When you restate the entries that follow, keep every word exactly and drop the pictures.

[Saved entries]
──────────

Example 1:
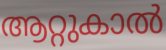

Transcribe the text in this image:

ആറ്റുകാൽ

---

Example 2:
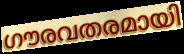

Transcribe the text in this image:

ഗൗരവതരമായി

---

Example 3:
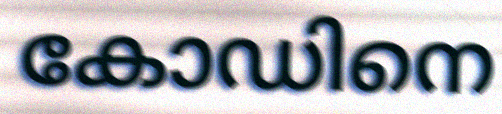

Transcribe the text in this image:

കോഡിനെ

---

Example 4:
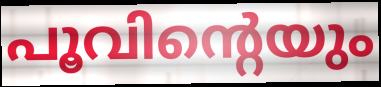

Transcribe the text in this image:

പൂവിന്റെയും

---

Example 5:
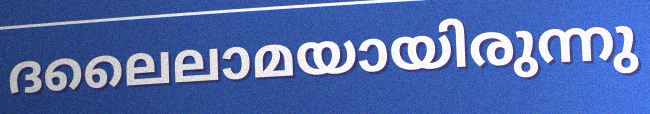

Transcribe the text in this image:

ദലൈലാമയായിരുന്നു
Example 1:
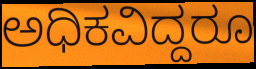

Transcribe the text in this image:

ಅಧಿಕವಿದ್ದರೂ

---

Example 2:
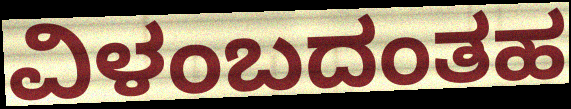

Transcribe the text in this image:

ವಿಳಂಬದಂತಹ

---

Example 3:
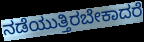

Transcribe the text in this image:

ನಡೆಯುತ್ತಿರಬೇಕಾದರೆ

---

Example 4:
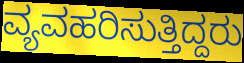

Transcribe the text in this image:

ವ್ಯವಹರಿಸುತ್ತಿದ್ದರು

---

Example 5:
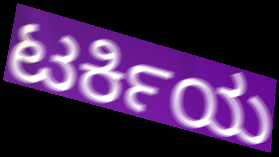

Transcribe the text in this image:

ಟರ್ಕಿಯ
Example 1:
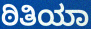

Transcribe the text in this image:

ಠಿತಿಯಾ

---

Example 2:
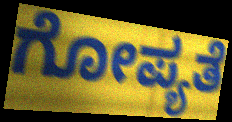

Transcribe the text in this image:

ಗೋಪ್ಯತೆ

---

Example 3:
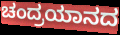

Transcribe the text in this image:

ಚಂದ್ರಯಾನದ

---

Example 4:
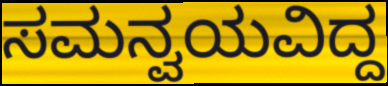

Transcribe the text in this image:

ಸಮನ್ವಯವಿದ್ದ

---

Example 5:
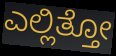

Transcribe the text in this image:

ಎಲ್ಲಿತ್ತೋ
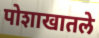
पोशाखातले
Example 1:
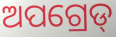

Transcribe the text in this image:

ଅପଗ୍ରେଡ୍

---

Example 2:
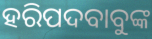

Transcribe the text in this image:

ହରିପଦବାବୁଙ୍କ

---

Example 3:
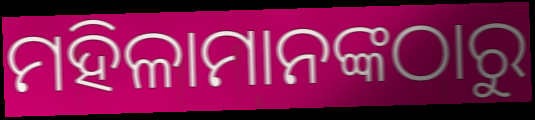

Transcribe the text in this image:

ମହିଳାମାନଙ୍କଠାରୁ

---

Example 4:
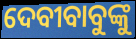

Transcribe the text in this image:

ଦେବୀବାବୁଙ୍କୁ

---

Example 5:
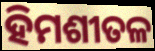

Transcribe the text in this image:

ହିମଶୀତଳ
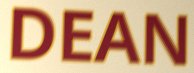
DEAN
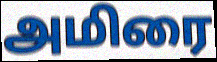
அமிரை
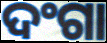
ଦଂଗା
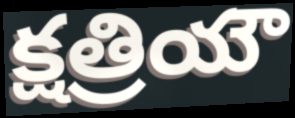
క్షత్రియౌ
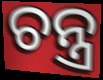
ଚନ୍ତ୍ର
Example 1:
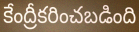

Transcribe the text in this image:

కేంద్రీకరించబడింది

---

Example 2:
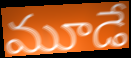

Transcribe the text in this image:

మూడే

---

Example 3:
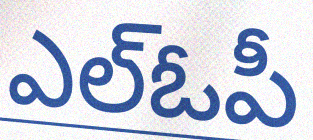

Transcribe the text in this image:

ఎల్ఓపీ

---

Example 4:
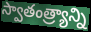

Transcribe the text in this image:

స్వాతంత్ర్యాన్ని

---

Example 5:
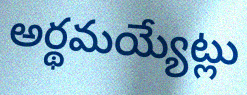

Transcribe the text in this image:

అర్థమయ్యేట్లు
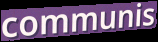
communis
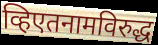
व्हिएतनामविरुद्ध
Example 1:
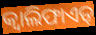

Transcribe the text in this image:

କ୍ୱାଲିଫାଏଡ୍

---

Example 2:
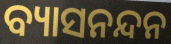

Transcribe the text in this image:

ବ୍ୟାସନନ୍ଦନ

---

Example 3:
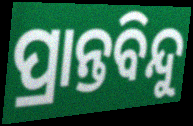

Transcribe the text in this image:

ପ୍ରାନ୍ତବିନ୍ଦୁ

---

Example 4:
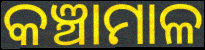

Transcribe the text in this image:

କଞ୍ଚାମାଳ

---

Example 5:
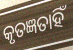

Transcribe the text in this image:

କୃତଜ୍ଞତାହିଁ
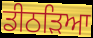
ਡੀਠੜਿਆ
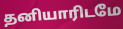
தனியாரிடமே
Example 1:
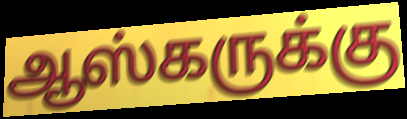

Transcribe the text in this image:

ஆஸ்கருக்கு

──────────

Result for this exercise>
Example 1:

Transcribe the text in this image:

ആറ്റുകാൽ

---

Example 2:

Transcribe the text in this image:

ഗൗരവതരമായി

---

Example 3:

Transcribe the text in this image:

കോഡിനെ

---

Example 4:

Transcribe the text in this image:

പൂവിന്റെയും

---

Example 5:

Transcribe the text in this image:

ദലൈലാമയായിരുന്നു
Example 1:

Transcribe the text in this image:

ಅಧಿಕವಿದ್ದರೂ

---

Example 2:

Transcribe the text in this image:

ವಿಳಂಬದಂತಹ

---

Example 3:

Transcribe the text in this image:

ನಡೆಯುತ್ತಿರಬೇಕಾದರೆ

---

Example 4:

Transcribe the text in this image:

ವ್ಯವಹರಿಸುತ್ತಿದ್ದರು

---

Example 5:

Transcribe the text in this image:

ಟರ್ಕಿಯ
Example 1:

Transcribe the text in this image:

ಠಿತಿಯಾ

---

Example 2:

Transcribe the text in this image:

ಗೋಪ್ಯತೆ

---

Example 3:

Transcribe the text in this image:

ಚಂದ್ರಯಾನದ

---

Example 4:

Transcribe the text in this image:

ಸಮನ್ವಯವಿದ್ದ

---

Example 5:

Transcribe the text in this image:

ಎಲ್ಲಿತ್ತೋ
पोशाखातले
Example 1:

Transcribe the text in this image:

ଅପଗ୍ରେଡ୍

---

Example 2:

Transcribe the text in this image:

ହରିପଦବାବୁଙ୍କ

---

Example 3:

Transcribe the text in this image:

ମହିଳାମାନଙ୍କଠାରୁ

---

Example 4:

Transcribe the text in this image:

ଦେବୀବାବୁଙ୍କୁ

---

Example 5:

Transcribe the text in this image:

ହିମଶୀତଳ
DEAN
அமிரை
ଦଂଗା
క్షత్రియౌ
ଚନ୍ତ୍ର
Example 1:

Transcribe the text in this image:

కేంద్రీకరించబడింది

---

Example 2:

Transcribe the text in this image:

మూడే

---

Example 3:

Transcribe the text in this image:

ఎల్ఓపీ

---

Example 4:

Transcribe the text in this image:

స్వాతంత్ర్యాన్ని

---

Example 5:

Transcribe the text in this image:

అర్థమయ్యేట్లు
communis
व्हिएतनामविरुद्ध
Example 1:

Transcribe the text in this image:

କ୍ୱାଲିଫାଏଡ୍

---

Example 2:

Transcribe the text in this image:

ବ୍ୟାସନନ୍ଦନ

---

Example 3:

Transcribe the text in this image:

ପ୍ରାନ୍ତବିନ୍ଦୁ

---

Example 4:

Transcribe the text in this image:

କଞ୍ଚାମାଳ

---

Example 5:

Transcribe the text in this image:

କୃତଜ୍ଞତାହିଁ
ਡੀਠੜਿਆ
தனியாரிடமே
Example 1:

Transcribe the text in this image:

ஆஸ்கருக்கு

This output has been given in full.